___ Data for the task ___

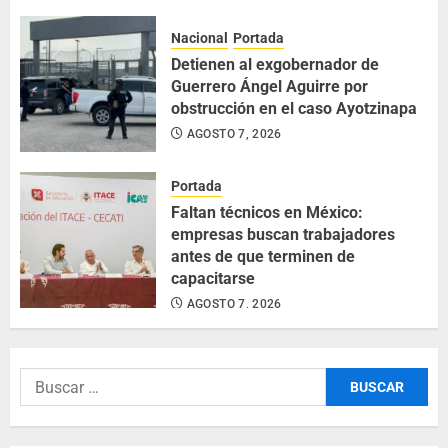
Nacional
Portada
Detienen al exgobernador de
Guerrero Ángel Aguirre por
obstrucción en el caso Ayotzinapa
AGOSTO 7, 2026
Portada
Faltan técnicos en México:
empresas buscan trabajadores
antes de que terminen de
capacitarse
AGOSTO 7, 2026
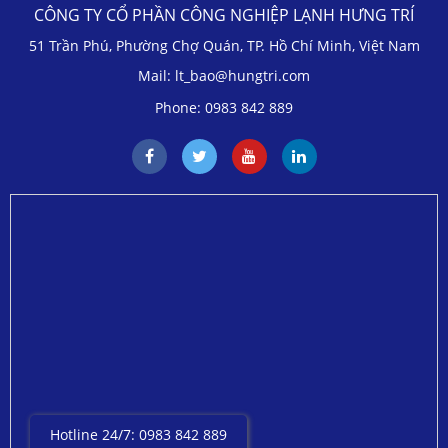
CÔNG TY CỔ PHẦN CÔNG NGHIỆP LẠNH HƯNG TRÍ
51 Trần Phú, Phường Chợ Quán, TP. Hồ Chí Minh, Việt Nam
Mail: lt_bao@hungtri.com
Phone: 0983 842 889
Hotline 24/7: 0983 842 889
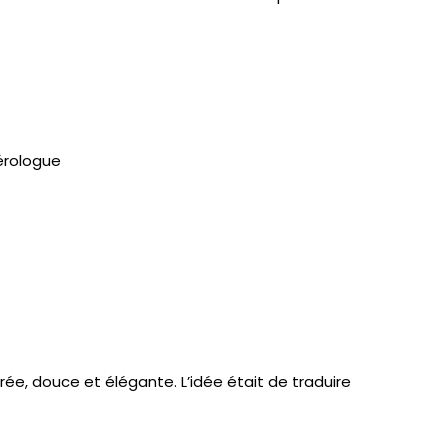
ée, douce et élégante. L’idée était de traduire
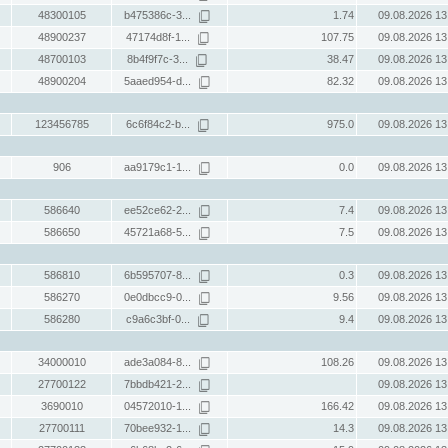
48300105
b475386c-3...
1.74
09.08.2026 13
48900237
47174d8f-1...
107.75
09.08.2026 13
48700103
8b4f9f7c-3...
38.47
09.08.2026 13
48900204
5aaed954-d...
82.32
09.08.2026 13
123456785
6c6f84c2-b...
975.0
09.08.2026 13
906
aa9179c1-1...
0.0
09.08.2026 13
586640
ee52ce62-2...
7.4
09.08.2026 13
586650
45721a68-5...
7.5
09.08.2026 13
586810
6b595707-8...
0.3
09.08.2026 13
586270
0e0dbcc9-0...
9.56
09.08.2026 13
586280
c9a6c3bf-0...
9.4
09.08.2026 13
34000010
ade3a084-8...
108.26
09.08.2026 13
27700122
7bbdb421-2...
09.08.2026 13
3690010
04572010-1...
166.42
09.08.2026 13
27700111
70bee932-1...
14.3
09.08.2026 13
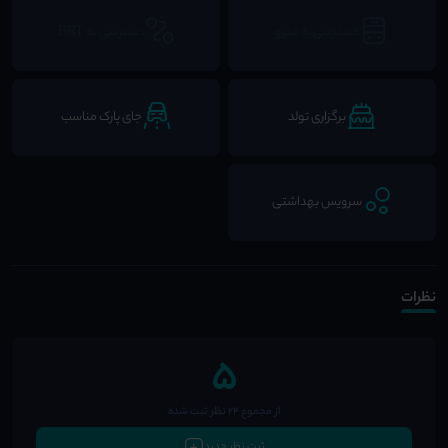
دسترسی به مترو
دسترسی به BRT
برگزاری تولد
جای پارک مناسب
سرویس بهداشتی
نظرات
5
از مجموع 24 نظر ثبت شده
ثبت نظر جدید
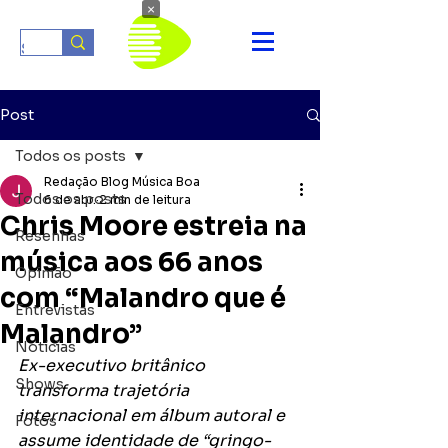
×
Post
Todos os posts
Redação Blog Música Boa
Todos os posts
6 de abr.
2 min de leitura
Chris Moore estreia na
Resenhas
música aos 66 anos
Opinião
com “Malandro que é
Entrevistas
Malandro”
Notícias
Ex-executivo britânico 
Shows
transforma trajetória 
internacional em álbum autoral e 
Fotos
assume identidade de “gringo-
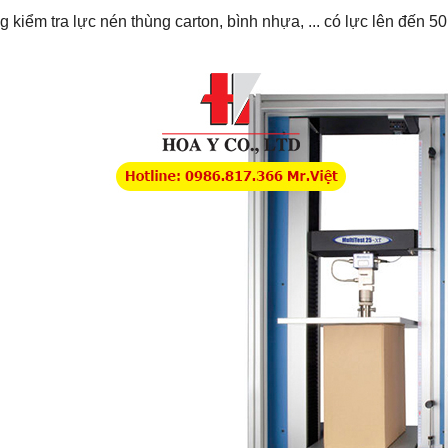
 kiểm tra lực nén thùng carton, bình nhựa, ... có lực lên đến 50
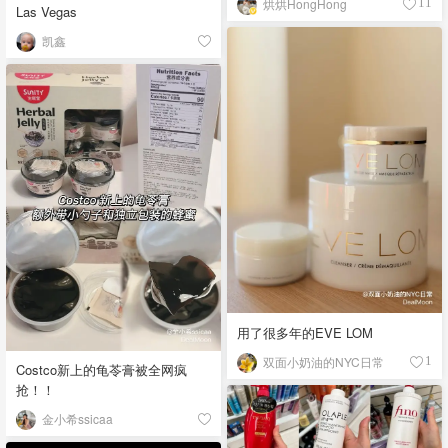
烘烘HongHong
11
Las Vegas
凯鑫
用了很多年的EVE LOM
双面小奶油的NYC日常
1
Costco新上的龟苓膏被全网疯
抢！！
金小希ssicaa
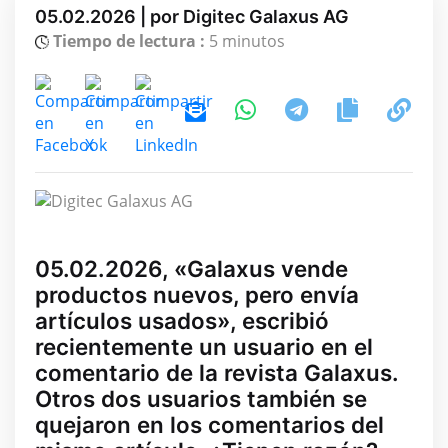
05.02.2026 | por Digitec Galaxus AG
Tiempo de lectura :
5 minutos
05.02.2026, «Galaxus vende
productos nuevos, pero envía
artículos usados», escribió
recientemente un usuario en el
comentario de la revista Galaxus.
Otros dos usuarios también se
quejaron en los comentarios del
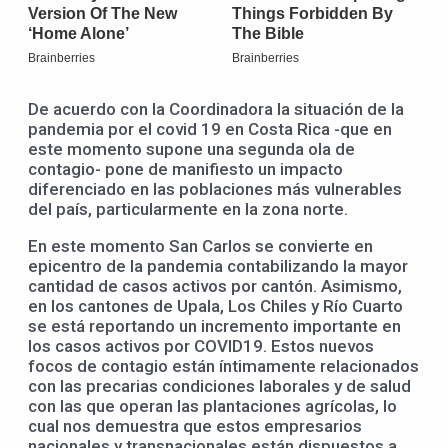
De acuerdo con la Coordinadora la situación de la
pandemia por el covid 19 en Costa Rica -que en
este momento supone una segunda ola de
contagio- pone de manifiesto un impacto
diferenciado en las poblaciones más vulnerables
del país, particularmente en la zona norte.
En este momento San Carlos se convierte en
epicentro de la pandemia contabilizando la mayor
cantidad de casos activos por cantón. Asimismo,
en los cantones de Upala, Los Chiles y Río Cuarto
se está reportando un incremento importante en
los casos activos por COVID19. Estos nuevos
focos de contagio están íntimamente relacionados
con las precarias condiciones laborales y de salud
con las que operan las plantaciones agrícolas, lo
cual nos demuestra que estos empresarios
nacionales y transnacionales están dispuestos a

___

#### [Work to complete]
Only the lines from the one with "los casos activos por COVID19. Estos nuevos" through the last line above should be restated, word for word.

#### [Response box]
los casos activos por COVID19. Estos nuevos
focos de contagio están íntimamente relacionados
con las precarias condiciones laborales y de salud
con las que operan las plantaciones agrícolas, lo
cual nos demuestra que estos empresarios
nacionales y transnacionales están dispuestos a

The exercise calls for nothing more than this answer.